=== Section Start ===

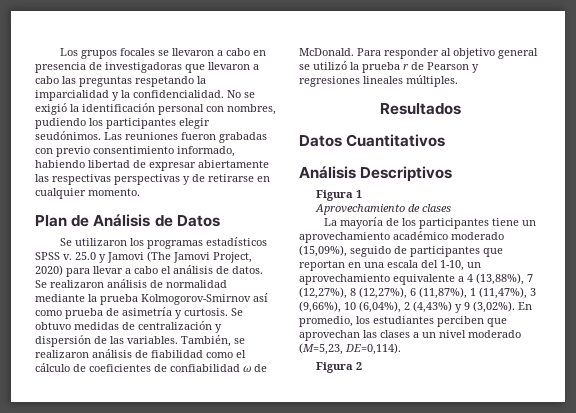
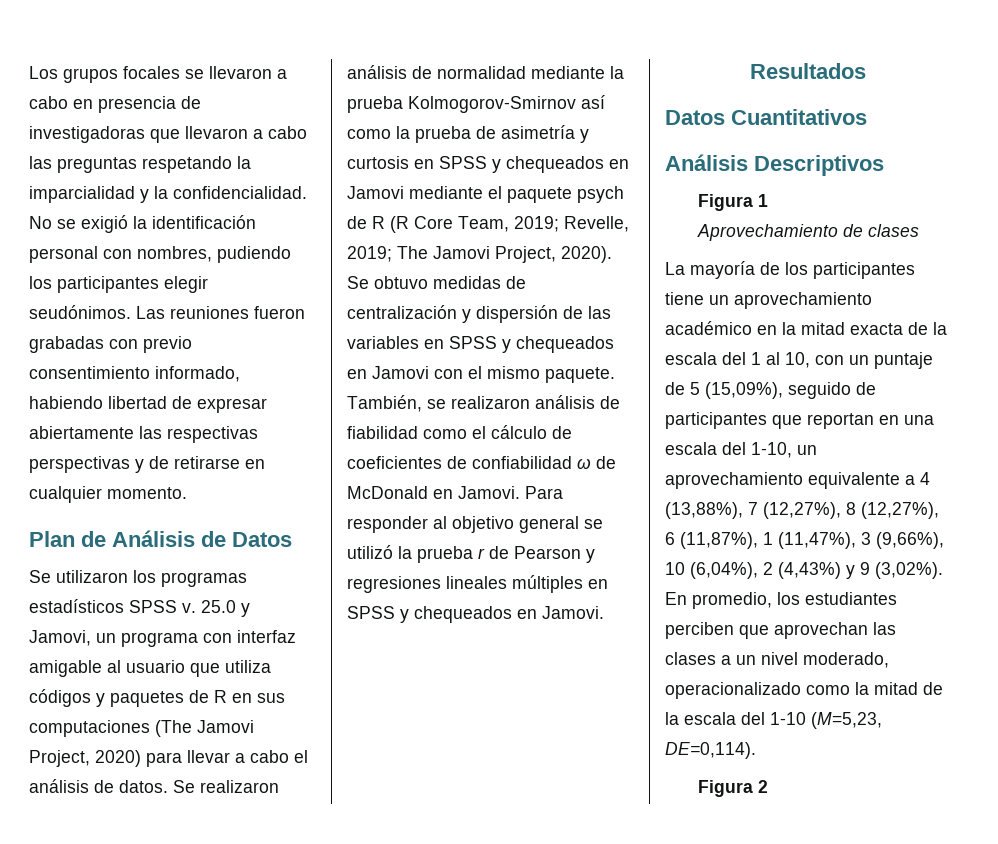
[107,252,144,263] Jamovi -> [29,630,296,647] [29,660,271,677] [29,689,285,707] [29,720,150,737] Jamovi, un programa con interfaz amigable al usuario que utiliza códigos y paquetes de R en sus computaciones
(62, 313) none -> [396,126,410,139] la
[184,308,228,316] curtosis. -> [347,156,629,173] [347,186,624,203] [347,216,629,233] [347,246,612,263] curtosis en SPSS y chequeados en Jamovi mediante el paquete psych de R (R Core Team, 2019; Revelle, 2019; The Jamovi Project, 2020).
[127,336,178,344] variables. -> [347,336,614,353] [347,366,615,383] variables en SPSS y chequeados en Jamovi con el mismo paquete.
[299,48,354,56] McDonald. -> [347,486,520,499] McDonald en Jamovi.
[406,75,458,87] múltiples. -> [512,575,608,593] [347,606,604,623] múltiples en SPSS y chequeados en Jamovi.
[451,232,504,240] moderado -> [757,322,947,335] [665,352,933,369] [665,382,700,395] en la mitad exacta de la escala del 1 al 10, con un puntaje de 5
[468,330,521,338] moderado -> [803,652,889,668] [665,682,943,699] [665,712,806,725] moderado, operacionalizado como la mitad de la escala del 1-10

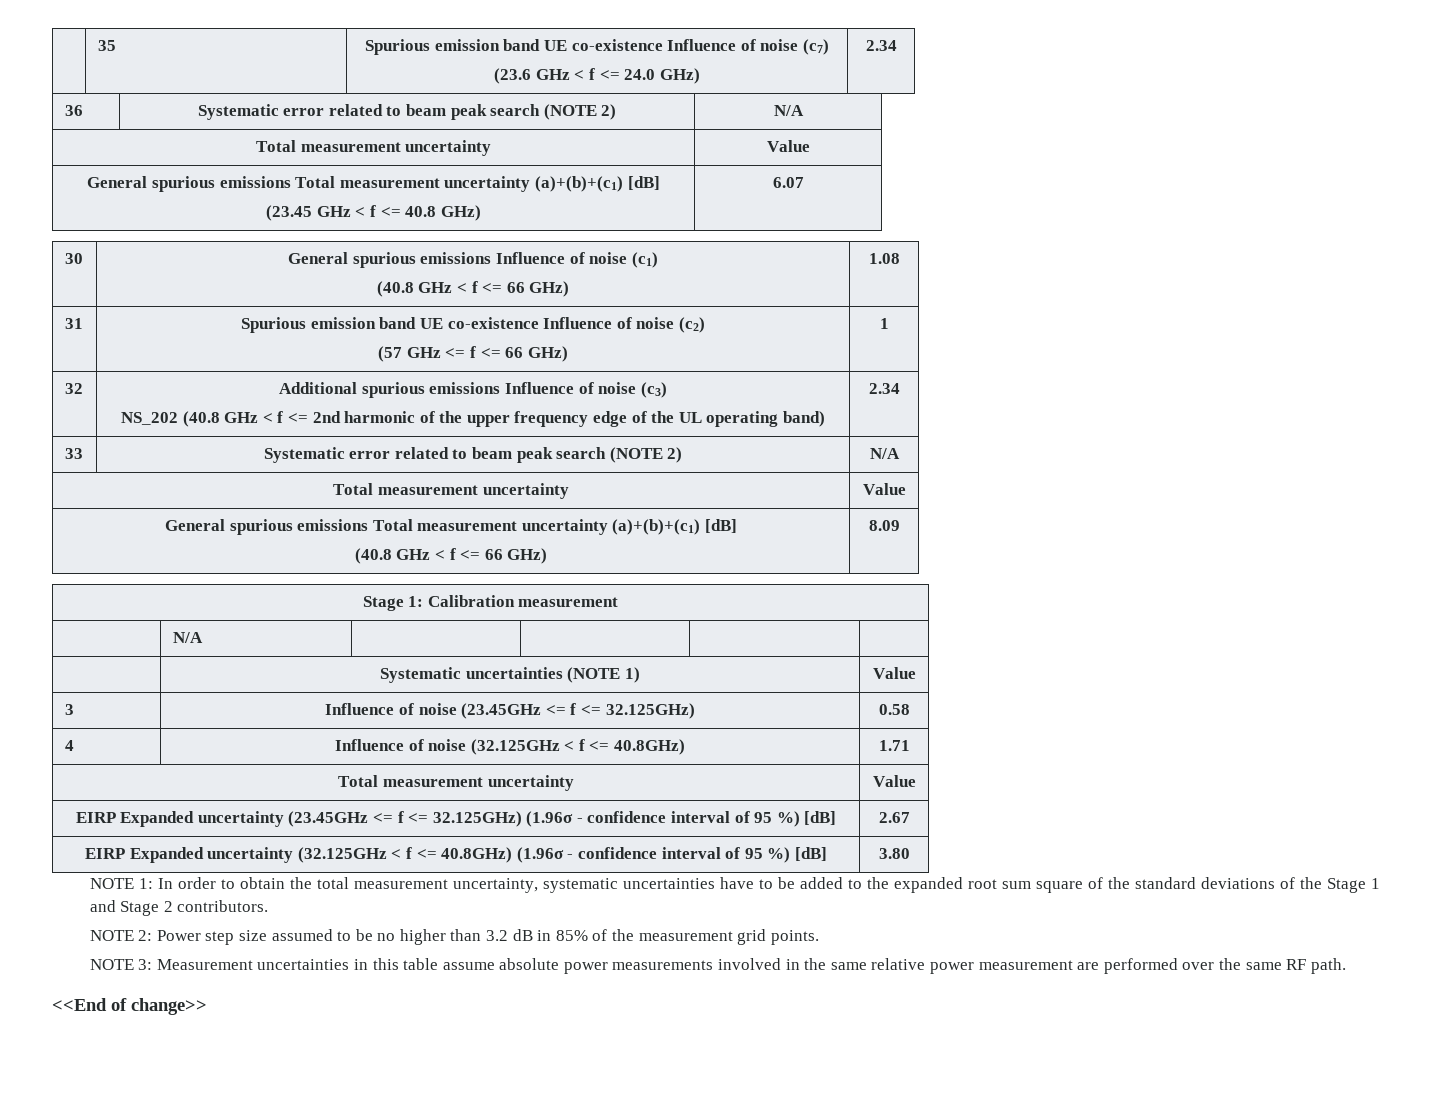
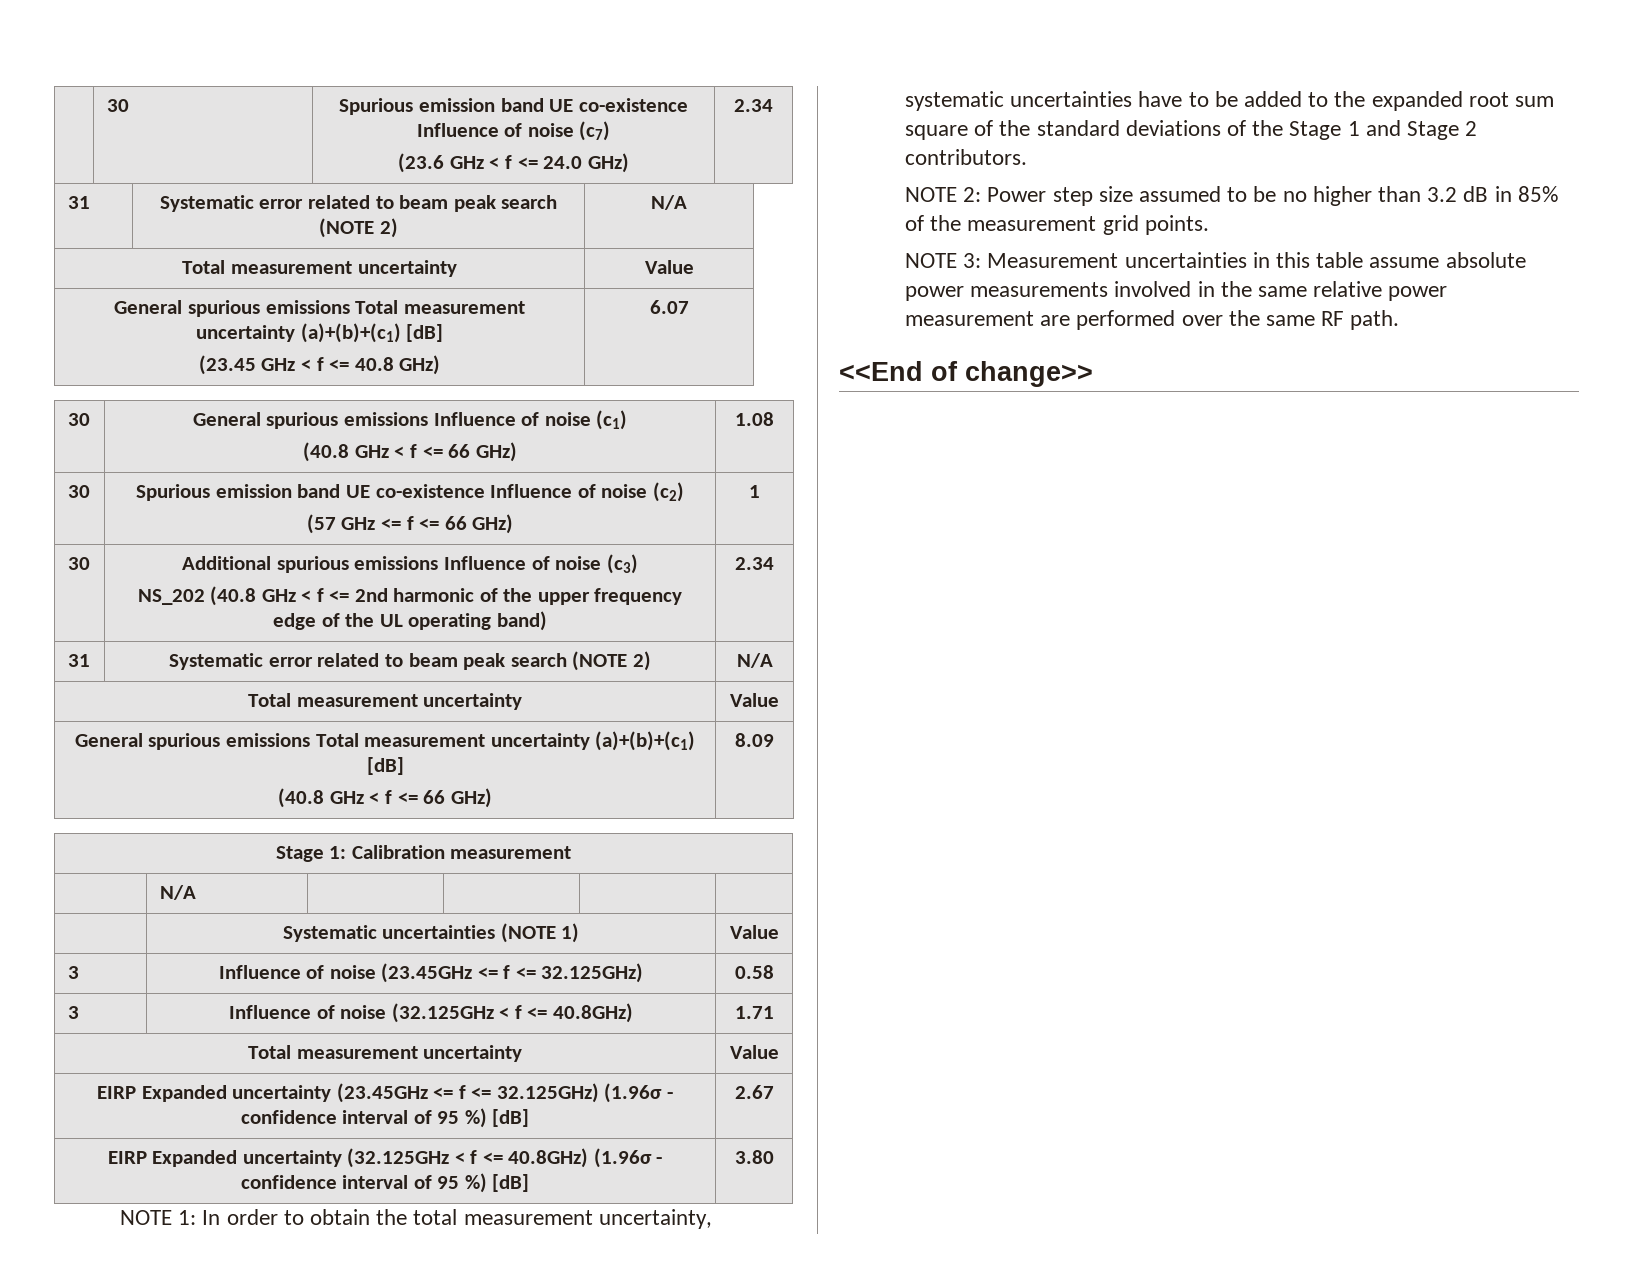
[97,40,116,51] | 35 -> [106,99,129,112] | 30
[64,105,83,116] 36 -> [67,196,90,209] 31
[64,318,83,329] 31 -> [67,485,90,498] 30
[64,383,83,394] 32 -> [67,557,90,570] 30
[64,448,83,459] 33 -> [67,654,90,667] 31
[64,740,74,751] 4 -> [67,1006,79,1019] 3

=== Section End ===

Nothing but the lines from the one containing "[64,448,83,459] 33 -> [67,654,90,667] 31" through the last line of the listing should be output, each exactly as written.

◆ **Task solution**:
[64,448,83,459] 33 -> [67,654,90,667] 31
[64,740,74,751] 4 -> [67,1006,79,1019] 3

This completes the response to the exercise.